OK, but say you have a lot of pageviews and you don't want to load the entire list into memory. The next attempt I came up with used the more exotic mapReduce looked like this:

db.events.mapReduce(
  function(){
   emit([this.category, this.uid].join('-'), true);
  },
  function(key, values){
    //values is irrelevant, just a list of true for each time it's appeared
    var keys = key.split('-');
    return keys.slice(0, keys.length - 1).join('-');
  },
  {query: {type: "pageview"}}
).group(
 ["value"],
 {},
 {uniques: 0},
 function(obj, acc){
   acc.uniques += 1;
 }
)

Downsides: it's very ugly, and I suspect it's doing a lot of useless work. I just want to count the number of uniques for a given set of restrictions...I should not be doing all this random string manipulation. Upside: it gets all categories, not just your predefined set. It will scale up nicely once MongoDB gets sharding working right. [mstearn from #mongodb informs me that group has the same limitations as distinct and thus this doesn't scale up.

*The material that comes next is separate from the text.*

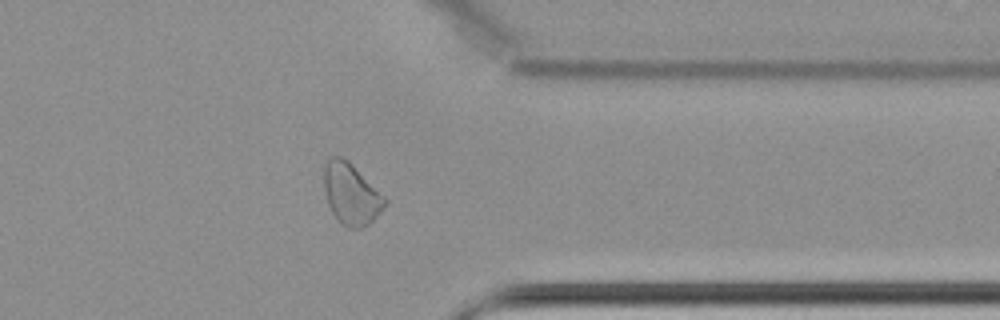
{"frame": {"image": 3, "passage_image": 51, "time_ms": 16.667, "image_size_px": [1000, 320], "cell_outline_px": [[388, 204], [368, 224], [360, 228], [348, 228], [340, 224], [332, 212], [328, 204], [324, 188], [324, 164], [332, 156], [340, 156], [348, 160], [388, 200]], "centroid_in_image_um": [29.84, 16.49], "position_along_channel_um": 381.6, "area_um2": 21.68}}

Sad.]

I thought I could do better, and reading http://www.slideshare.net/gabriele.lana/couchdb-vs-mongodb-2982288 I had the inspiration to do *two* mapReduce() calls:

db.events.mapReduce(
   function(){
        emit(
         [this.category, this.uid],
         {category: this.category, uid: this.uid}
        );
   },
   function(key, values){
      return values[0];
   },
   {query: {type: "pageview"}}
).map_reduce(
  function(){
     emit(this.category, 1);
  },
  function(key, values){
     return Array.sum(values);
  }
)

Upsides: this is the most elegant solution, from one point of view. And it scales up nicely, with no limits. Downsides: It's a two phase map reduce and thus kind of slow. This is the current version of the code I have checked in.

Let me know if you have any insight on the best way to do these queries!